Il existe d’autres moyens par lesquels l’impasse politique actuelle et la lutte pour former un gouvernement de transition pourraient encourager une plus grande démonstration d’engagement à mettre fin à l’impunité et à arrêter la violence. Si Henry et ses alliés parvenaient à un accord pour créer un gouvernement viable, l’arrangement pourrait inclure des clauses de surveillance qui établiraient certains repères. Pour commencer, un gouvernement nouvellement formé devrait tenir responsables ceux qui ont volé de l’argent du programme Petrocaribe, un programme dans le cadre duquel les pays des Caraïbes ont pu acheter du pétrole vénézuélien subventionné à des prix très bas afin qu’ils puissent le vendre pour un profit plus élevé et utiliser le bénéfice de l’argent pour des projets d’infrastructure. Quelque 2 milliards de dollars, selon les estimations de la Haute Cour des comptes d’Haïti, ont été détournés lors de la participation d’Haïti au programme. Ce tribunal et le Sénat haïtien ont mené des enquêtes approfondies décrivant comment ces ressources ont disparu dans des poches privées, y compris celles de Moïse. Des avancées majeures dans l’enquête locale sur l’assassinat du président pourraient également envoyer un signal fort indiquant que les élites perpétuellement en guerre du pays ne sont pas intouchables. Un mécanisme judiciaire conjoint ONU-Haïti, en étroite coopération avec le soutien international des forces de l’ordre, pourrait ouvrir la voie à la responsabilisation des coupables.

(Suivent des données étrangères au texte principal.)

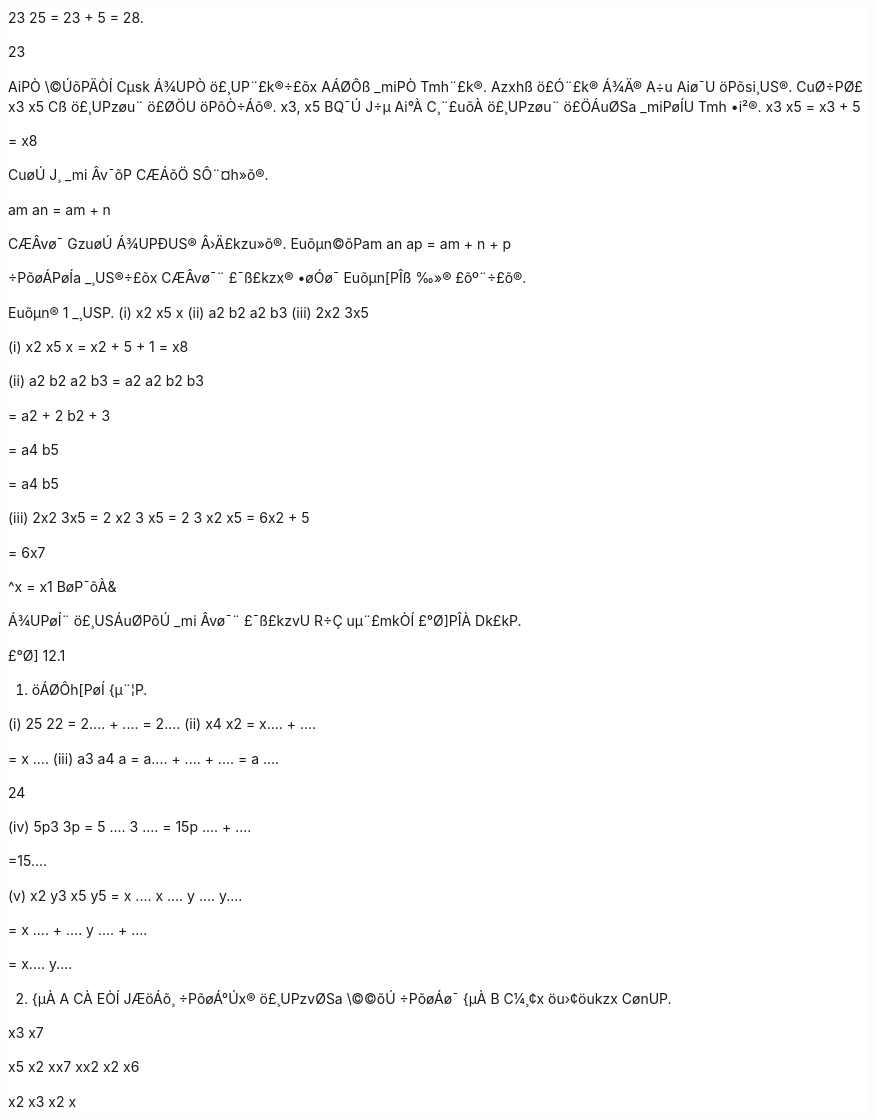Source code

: 23 25 = 23 + 5 = 28.

23

AiPÒ \©ÚõPÄÒÍ Cµsk Á¾UPÒ ö£¸UP¨£k®÷£õx AÁØÔß _miPÒ Tmh¨£k®. Azxhß ö£Ó¨£k® Á¾Ä® A÷u Aiø¯U öPõsi¸US®. CuØ÷PØ£ x3 x5 Cß ö£¸UPzøu¨ ö£ØÖU öPõÒ÷Áõ®. x3, x5 BQ¯Ú J÷µ Ai°À C¸¨£uõÀ ö£¸UPzøu¨ ö£ÖÁuØSa _miPøÍU Tmh •i²®. x3 x5 = x3 + 5

= x8

CuøÚ J¸ _mi Âv¯õP CÆÁõÖ SÔ¨¤h»õ®.

am an = am + n

CÆÂvø¯ GzuøÚ Á¾UPÐUS® Â›Ä£kzu»õ®. Euõµn©õPam an ap = am + n + p

÷PõøÁPøÍa _¸US®÷£õx CÆÂvø¯¨ £¯ß£kzx® •øÓø¯ Euõµn[PÎß ‰»® £õº¨÷£õ®.

Euõµn® 1 _¸USP. (i) x2 x5 x (ii) a2 b2 a2 b3 (iii) 2x2 3x5

(i) x2 x5 x = x2 + 5 + 1 = x8

(ii) a2 b2 a2 b3 = a2 a2 b2 b3

= a2 + 2 b2 + 3

= a4 b5

= a4 b5

(iii) 2x2 3x5 = 2 x2 3 x5 = 2 3 x2 x5 = 6x2 + 5

= 6x7

^x = x1 BøP¯õÀ&

Á¾UPøÍ¨ ö£¸USÁuØPõÚ _mi Âvø¯¨ £¯ß£kzvU R÷Ç uµ¨£mkÒÍ £°Ø]PÎÀ Dk£kP.

£°Ø] 12.1

1. öÁØÔh[PøÍ {µ¨¦P.

(i) 25 22 = 2.... + .... = 2.... (ii) x4 x2 = x.... + ....

= x .... (iii) a3 a4 a = a.... + .... + .... = a ....

24

(iv) 5p3 3p = 5 .... 3 .... = 15p .... + ....

=15....

(v) x2 y3 x5 y5 = x .... x .... y .... y....

= x .... + .... y .... + ....

= x.... y....

2. {µÀ A CÀ EÒÍ JÆöÁõ¸ ÷PõøÁ°Úx® ö£¸UPzvØSa \©©õÚ ÷PõøÁø¯ {µÀ B C¼¸¢x öu›¢öukzx CønUP.

x3 x7

x5 x2 xx7 xx2 x2 x6

x2 x3 x2 x
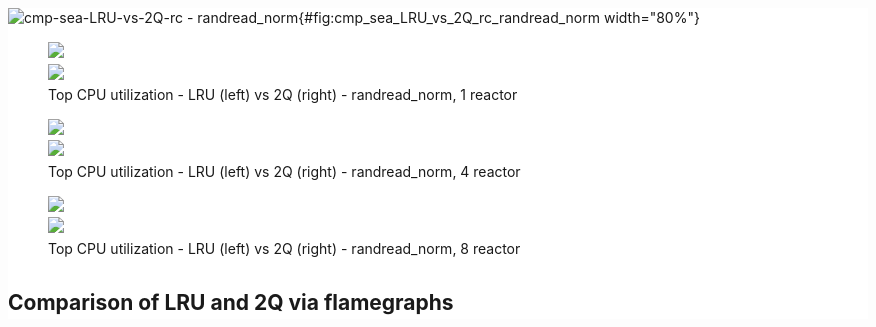 ![cmp-sea-LRU-vs-2Q-rc -
randread_norm](figures/cmp_sea_LRU_vs_2Q_rc_randread_norm_iops_vs_lat.png){#fig:cmp_sea_LRU_vs_2Q_rc_randread_norm
width="80%"}

<figure id="figure:1-reactor-cpu-randread_norm">
<div class="minipage">
<img
src="figures/OSD_sea_1osd_1reactor_LRU_randread_norm_top_cpu.png" />
</div>
<div class="minipage">
<img
src="figures/OSD_sea_1osd_1reactor_2Q_randread_norm_top_cpu.png" />
</div>
<figcaption>Top CPU utilization - LRU (left) vs 2Q (right) -
randread_norm, 1 reactor</figcaption>
</figure>

<figure id="figure:4-reactor-cpu-randread_norm">
<div class="minipage">
<img
src="figures/OSD_sea_1osd_4reactor_LRU_randread_norm_top_cpu.png" />
</div>
<div class="minipage">
<img
src="figures/OSD_sea_1osd_4reactor_2Q_randread_norm_top_cpu.png" />
</div>
<figcaption>Top CPU utilization - LRU (left) vs 2Q (right) -
randread_norm, 4 reactor</figcaption>
</figure>

<figure id="figure:8-reactor-cpu-randread_norm">
<div class="minipage">
<img
src="figures/OSD_sea_1osd_8reactor_LRU_randread_norm_top_cpu.png" />
</div>
<div class="minipage">
<img
src="figures/OSD_sea_1osd_8reactor_2Q_randread_norm_top_cpu.png" />
</div>
<figcaption>Top CPU utilization - LRU (left) vs 2Q (right) -
randread_norm, 8 reactor</figcaption>
</figure>

[^1]: We do not show the memory utilisation since its mostly remains
    constant, and does not add much to the analysis.

## Comparison of LRU and 2Q via flamegraphs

Le rôle démesuré que les acteurs étrangers ont joué en Haïti tout au long de son histoire ne rend pas l’engagement international dans le pays simple, ni même bienvenu, mais les Haïtiens ne peuvent pas atténuer leur crise actuelle sans le soutien et les encouragements de l’extérieur. L’expertise technique et les ressources nécessaires pour renforcer les capacités d’enquête des forces de sécurité et du système judiciaire haïtiens constitueraient une étape significative vers le rétablissement d’une concurrence politique juste plutôt que répréhensible, ainsi que le renforcement de la légitimité de l’État. Ni l’instabilité politique ni les menaces à la sécurité ne peuvent être traitées isolément. La création d’un gouvernement de transition stable est une première étape vitale, mais un véritable engagement à briser la politique prédatrice du passé est la seule voie à suivre.